▸ THE PROBLEM:
In the listing that follows, locate the line containing "RECT 1.455000 1.890000" and the line containing "RECT 4.070000 0.975000". Retype exactly those two lines and every line between them, and nothing more.

*** MATERIALS PROVIDED ***

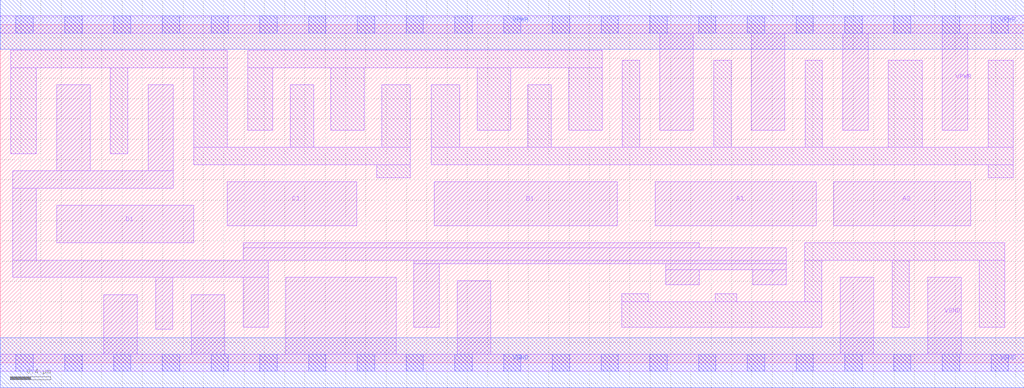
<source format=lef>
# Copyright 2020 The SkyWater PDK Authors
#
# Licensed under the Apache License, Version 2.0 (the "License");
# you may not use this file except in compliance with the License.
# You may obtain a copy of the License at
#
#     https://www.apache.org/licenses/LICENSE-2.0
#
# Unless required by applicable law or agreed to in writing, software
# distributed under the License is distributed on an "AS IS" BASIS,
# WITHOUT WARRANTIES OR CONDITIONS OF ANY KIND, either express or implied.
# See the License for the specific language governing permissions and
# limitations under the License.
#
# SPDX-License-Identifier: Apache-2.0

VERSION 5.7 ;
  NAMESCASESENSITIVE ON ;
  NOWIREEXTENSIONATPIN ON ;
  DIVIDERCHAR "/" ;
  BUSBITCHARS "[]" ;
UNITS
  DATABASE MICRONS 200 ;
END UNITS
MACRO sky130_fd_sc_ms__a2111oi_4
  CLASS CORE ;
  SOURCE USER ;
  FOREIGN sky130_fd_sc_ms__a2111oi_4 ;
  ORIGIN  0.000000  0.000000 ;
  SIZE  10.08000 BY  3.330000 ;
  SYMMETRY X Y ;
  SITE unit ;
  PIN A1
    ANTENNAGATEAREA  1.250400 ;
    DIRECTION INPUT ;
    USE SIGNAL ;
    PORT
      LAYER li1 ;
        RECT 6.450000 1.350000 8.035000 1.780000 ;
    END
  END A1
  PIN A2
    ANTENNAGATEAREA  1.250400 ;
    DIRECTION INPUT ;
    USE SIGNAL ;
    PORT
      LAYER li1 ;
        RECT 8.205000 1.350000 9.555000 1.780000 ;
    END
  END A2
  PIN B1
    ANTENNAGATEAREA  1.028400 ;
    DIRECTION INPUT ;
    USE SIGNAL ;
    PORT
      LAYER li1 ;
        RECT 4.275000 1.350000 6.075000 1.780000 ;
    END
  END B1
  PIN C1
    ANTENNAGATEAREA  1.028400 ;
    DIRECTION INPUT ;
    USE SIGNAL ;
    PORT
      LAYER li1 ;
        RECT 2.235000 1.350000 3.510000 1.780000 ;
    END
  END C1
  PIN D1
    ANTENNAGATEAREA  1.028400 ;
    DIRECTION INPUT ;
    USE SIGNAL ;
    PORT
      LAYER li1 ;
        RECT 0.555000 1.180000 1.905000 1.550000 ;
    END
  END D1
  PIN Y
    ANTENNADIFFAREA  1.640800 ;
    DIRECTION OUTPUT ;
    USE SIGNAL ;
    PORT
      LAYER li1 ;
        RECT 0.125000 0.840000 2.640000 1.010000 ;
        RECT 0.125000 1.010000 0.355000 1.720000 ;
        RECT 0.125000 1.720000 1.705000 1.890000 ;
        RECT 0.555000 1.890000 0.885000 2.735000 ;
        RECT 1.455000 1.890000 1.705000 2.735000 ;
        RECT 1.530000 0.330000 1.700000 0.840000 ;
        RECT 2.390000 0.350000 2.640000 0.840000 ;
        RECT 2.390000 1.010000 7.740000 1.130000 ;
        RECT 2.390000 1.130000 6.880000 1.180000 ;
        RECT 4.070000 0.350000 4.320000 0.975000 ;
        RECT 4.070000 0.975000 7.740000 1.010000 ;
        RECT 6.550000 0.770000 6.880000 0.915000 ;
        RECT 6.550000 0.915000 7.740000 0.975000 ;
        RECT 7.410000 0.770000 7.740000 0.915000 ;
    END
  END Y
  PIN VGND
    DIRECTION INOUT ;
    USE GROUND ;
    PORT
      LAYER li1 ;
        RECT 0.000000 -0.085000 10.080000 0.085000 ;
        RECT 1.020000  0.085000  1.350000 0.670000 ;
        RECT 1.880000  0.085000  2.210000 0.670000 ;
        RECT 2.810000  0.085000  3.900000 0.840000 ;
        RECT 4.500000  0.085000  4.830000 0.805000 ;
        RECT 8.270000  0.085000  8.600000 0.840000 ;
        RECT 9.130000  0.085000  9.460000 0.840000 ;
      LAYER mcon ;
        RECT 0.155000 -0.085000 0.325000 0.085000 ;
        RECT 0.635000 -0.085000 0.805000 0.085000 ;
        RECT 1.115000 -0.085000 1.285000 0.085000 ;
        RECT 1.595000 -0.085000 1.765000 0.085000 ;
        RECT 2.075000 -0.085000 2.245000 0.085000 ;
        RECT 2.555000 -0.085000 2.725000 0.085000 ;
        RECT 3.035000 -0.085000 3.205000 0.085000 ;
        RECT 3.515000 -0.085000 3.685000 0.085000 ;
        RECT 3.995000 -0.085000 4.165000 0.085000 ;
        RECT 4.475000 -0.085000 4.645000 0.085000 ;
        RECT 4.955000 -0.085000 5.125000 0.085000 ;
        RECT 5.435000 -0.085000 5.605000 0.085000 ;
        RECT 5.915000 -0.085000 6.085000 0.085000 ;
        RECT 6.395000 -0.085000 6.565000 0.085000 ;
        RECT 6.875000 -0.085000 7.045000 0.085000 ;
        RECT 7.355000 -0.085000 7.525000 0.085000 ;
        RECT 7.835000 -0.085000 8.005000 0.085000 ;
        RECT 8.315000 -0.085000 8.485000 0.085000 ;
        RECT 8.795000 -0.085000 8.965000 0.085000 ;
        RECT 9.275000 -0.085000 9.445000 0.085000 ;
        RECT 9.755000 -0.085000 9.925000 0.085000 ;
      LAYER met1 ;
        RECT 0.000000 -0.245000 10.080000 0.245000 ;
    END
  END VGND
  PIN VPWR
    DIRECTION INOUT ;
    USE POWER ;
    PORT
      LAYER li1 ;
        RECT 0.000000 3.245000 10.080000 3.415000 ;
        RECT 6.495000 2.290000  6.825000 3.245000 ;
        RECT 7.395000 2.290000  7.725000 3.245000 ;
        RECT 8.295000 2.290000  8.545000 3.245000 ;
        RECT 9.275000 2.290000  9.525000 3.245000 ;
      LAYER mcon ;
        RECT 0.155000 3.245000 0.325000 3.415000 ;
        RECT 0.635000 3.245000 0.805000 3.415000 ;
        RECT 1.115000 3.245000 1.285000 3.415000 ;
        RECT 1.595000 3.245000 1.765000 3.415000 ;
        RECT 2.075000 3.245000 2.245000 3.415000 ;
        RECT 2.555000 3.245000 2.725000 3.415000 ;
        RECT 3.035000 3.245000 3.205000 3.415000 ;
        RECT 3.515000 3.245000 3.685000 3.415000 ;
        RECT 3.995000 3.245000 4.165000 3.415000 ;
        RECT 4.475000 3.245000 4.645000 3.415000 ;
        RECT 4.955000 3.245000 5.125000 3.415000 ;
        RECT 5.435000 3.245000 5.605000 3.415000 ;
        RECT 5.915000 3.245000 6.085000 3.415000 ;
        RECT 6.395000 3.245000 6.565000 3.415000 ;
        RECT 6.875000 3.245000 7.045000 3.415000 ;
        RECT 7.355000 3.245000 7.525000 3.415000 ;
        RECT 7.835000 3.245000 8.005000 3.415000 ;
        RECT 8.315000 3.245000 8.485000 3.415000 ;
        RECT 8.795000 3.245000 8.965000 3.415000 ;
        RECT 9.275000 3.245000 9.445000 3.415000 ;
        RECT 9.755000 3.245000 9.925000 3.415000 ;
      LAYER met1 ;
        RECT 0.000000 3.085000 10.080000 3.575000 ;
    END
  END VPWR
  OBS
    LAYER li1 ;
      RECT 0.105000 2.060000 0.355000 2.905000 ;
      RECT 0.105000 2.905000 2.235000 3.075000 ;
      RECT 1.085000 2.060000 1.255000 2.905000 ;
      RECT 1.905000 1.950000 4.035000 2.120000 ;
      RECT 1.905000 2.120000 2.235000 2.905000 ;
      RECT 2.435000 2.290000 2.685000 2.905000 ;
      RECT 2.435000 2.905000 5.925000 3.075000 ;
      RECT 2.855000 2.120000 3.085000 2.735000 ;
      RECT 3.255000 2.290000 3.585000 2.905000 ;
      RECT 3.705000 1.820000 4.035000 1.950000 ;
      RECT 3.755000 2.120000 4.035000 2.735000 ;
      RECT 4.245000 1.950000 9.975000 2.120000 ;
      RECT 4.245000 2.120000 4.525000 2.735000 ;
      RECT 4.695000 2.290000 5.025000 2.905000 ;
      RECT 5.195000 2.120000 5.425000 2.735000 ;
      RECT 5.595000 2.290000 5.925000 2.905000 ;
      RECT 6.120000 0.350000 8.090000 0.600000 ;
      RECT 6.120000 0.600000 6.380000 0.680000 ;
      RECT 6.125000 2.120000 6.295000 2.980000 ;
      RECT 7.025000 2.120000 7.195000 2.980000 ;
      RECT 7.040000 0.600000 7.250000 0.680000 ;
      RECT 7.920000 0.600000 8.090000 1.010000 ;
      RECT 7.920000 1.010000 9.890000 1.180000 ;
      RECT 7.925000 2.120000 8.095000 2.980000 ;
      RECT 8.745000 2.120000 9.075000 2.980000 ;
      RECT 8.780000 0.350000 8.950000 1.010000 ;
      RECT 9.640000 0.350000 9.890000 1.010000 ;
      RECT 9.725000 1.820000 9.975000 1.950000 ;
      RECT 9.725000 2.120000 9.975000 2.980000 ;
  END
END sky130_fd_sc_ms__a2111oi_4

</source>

***

▸ SOLUTION:
        RECT 1.455000 1.890000 1.705000 2.735000 ;
        RECT 1.530000 0.330000 1.700000 0.840000 ;
        RECT 2.390000 0.350000 2.640000 0.840000 ;
        RECT 2.390000 1.010000 7.740000 1.130000 ;
        RECT 2.390000 1.130000 6.880000 1.180000 ;
        RECT 4.070000 0.350000 4.320000 0.975000 ;
        RECT 4.070000 0.975000 7.740000 1.010000 ;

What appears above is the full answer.